Local officials said they needed the power to set their own pay floors, because many businesses in Colorado’s urban areas have discovered it’s tough to find employees willing to work for low wages.
Denver’s minimum wage is set to hit $15.87 in two years.
California
Minimum wage: $13 per hour
In the heavily populated and pricey Golden State, the minimum wage has been going up by $1 a year, so that by 2022 California workers will be required to earn at least — you guessed it — $15 an hour.
The latest increase took the state’s minimum from $12 to $13 for 2020.
But a number of California communities aren’t waiting and are already at or above the $15 mark, especially in Silicon Valley. In 2020, San Jose is at $15.25, Apple’s hometown of Cupertino is paying $15.35, and Palo Alto has a minimum of $15.40.
The state’s leader is Emeryville, the San Francisco suburb that’s home to the Toy Story animation studio Pixar. The minimum wage there jumped on July 1 from $16.30 to $16.84 an hour.
Washington
Minimum wage: $13.50 per hour
In Washington, a state known for soaring mountain peaks and skyscraping man-made wonders like the Seattle Space Needle, the minimum wage has gone to heights no other state has seen before.

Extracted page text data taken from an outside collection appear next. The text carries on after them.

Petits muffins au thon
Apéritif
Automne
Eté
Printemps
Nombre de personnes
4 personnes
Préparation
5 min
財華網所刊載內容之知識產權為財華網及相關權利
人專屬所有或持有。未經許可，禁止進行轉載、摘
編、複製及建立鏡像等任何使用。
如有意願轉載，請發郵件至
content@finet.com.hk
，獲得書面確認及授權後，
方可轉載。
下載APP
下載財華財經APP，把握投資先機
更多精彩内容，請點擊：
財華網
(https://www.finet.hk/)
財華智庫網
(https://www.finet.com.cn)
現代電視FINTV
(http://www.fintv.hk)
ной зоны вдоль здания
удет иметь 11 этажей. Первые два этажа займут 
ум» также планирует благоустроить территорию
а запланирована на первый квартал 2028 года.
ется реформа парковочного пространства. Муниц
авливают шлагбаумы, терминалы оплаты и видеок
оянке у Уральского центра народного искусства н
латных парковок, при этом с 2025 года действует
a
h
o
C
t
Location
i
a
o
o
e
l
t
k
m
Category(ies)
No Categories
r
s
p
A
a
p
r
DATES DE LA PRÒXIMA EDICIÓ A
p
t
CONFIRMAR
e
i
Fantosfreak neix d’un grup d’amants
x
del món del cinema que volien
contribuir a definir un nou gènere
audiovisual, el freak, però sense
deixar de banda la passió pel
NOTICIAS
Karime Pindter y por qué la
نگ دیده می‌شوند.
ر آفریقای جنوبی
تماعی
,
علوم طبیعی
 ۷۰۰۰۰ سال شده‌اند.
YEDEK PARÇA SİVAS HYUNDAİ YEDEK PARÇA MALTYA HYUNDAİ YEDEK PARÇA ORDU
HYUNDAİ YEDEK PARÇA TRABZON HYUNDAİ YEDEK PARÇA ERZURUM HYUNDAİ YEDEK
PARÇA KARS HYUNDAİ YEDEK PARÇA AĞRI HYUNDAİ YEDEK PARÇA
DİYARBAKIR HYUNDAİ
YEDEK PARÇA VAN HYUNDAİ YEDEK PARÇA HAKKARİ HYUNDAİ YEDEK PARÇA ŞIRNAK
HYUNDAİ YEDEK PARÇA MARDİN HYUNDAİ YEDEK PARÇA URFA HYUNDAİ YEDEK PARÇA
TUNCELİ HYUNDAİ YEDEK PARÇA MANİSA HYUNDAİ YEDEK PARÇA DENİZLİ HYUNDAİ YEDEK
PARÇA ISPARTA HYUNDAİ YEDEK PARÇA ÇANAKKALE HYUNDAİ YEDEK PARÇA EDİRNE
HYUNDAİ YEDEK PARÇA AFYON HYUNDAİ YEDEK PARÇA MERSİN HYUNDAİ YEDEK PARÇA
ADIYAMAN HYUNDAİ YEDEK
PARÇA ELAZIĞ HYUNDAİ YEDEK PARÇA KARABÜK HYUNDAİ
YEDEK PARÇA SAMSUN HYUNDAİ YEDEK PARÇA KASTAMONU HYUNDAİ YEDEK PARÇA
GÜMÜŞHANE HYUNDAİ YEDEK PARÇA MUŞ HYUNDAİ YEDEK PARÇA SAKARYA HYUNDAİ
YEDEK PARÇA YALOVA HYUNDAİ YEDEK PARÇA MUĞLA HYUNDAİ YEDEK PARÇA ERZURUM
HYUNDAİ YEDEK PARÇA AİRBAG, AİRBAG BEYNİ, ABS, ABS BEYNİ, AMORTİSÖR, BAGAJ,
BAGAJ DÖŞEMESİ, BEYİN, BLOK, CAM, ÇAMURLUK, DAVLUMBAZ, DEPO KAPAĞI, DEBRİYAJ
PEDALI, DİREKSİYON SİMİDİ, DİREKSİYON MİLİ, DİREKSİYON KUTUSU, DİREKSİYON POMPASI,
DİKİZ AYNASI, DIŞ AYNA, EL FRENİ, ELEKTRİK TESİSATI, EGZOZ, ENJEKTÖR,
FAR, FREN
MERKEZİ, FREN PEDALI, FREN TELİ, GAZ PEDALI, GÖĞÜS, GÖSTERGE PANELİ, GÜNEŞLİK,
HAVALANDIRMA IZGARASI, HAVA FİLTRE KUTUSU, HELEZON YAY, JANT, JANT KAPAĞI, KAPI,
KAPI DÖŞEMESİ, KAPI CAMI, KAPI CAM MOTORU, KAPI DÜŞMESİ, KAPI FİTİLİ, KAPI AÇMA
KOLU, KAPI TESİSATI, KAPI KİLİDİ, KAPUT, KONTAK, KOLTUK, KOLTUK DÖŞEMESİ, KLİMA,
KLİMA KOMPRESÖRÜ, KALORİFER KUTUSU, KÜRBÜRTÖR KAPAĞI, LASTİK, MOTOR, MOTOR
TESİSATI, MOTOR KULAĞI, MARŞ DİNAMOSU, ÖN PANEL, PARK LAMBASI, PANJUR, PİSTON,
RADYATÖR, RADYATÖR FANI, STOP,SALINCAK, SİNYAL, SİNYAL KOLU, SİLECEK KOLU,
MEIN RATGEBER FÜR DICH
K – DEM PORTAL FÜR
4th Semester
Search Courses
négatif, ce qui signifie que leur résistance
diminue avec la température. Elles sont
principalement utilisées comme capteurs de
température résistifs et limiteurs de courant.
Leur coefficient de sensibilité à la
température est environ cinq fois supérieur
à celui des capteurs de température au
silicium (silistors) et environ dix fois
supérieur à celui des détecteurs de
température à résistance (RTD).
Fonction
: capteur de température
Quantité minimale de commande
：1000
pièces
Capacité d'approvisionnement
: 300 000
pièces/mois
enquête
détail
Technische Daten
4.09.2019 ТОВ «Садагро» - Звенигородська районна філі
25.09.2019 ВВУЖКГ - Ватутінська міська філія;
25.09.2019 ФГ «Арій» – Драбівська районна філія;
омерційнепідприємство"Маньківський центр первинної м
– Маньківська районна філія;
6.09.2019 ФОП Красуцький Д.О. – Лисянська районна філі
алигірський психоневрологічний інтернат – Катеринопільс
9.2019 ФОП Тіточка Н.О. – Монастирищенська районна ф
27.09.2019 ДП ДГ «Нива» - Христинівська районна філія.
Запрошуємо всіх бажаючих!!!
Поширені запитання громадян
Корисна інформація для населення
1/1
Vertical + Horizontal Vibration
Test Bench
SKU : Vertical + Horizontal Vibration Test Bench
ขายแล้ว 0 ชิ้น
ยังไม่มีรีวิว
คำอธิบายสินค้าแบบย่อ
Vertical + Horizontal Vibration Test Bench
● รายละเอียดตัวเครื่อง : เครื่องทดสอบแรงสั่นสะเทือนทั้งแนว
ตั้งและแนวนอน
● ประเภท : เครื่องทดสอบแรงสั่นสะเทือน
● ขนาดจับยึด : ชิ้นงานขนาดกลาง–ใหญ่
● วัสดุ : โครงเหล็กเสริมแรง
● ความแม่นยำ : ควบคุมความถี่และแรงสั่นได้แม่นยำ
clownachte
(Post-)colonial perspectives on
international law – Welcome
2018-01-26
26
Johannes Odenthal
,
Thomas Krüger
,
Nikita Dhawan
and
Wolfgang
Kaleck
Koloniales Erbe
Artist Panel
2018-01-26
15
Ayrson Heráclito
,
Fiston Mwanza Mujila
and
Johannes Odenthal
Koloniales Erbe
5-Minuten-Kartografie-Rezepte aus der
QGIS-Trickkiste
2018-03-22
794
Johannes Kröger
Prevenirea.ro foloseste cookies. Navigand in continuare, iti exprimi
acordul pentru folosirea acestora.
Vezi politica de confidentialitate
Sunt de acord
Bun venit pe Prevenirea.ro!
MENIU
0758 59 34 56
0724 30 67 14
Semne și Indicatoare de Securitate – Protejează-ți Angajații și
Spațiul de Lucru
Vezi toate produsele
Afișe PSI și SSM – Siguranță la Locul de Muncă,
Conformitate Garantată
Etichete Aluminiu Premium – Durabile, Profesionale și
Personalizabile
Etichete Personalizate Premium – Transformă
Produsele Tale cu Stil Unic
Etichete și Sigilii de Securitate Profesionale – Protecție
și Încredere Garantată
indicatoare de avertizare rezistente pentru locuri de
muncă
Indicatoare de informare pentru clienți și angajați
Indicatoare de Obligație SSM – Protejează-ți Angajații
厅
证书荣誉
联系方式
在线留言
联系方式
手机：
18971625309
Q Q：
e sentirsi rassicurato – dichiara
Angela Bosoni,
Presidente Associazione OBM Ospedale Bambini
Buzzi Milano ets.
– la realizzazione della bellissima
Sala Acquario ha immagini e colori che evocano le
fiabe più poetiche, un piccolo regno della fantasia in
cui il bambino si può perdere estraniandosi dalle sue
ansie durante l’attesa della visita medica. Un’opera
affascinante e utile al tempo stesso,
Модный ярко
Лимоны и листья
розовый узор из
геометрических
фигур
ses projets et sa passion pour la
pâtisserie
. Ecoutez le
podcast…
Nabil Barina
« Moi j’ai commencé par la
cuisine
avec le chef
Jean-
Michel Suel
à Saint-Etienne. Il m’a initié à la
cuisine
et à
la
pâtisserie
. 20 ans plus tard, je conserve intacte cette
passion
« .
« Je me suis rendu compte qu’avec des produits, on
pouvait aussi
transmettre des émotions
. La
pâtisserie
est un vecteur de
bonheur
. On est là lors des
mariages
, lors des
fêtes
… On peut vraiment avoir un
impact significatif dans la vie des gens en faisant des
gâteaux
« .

A New Year’s increase raised the Evergreen State’s minimum by $1.50 an hour for 2020, from the old rate of $12. Future statewide increases will be tied to inflation.
Meanwhile, two Washington cities have already reached the popular $15-an-hour level — and then some.
Since the start of this year, large employers in Seattle have been required pay at least $16.39 an hour. And in SeaTac, which is home to Seattle-Tacoma International Airport, hospitality and transportation workers now have a minimum wage of $16.34.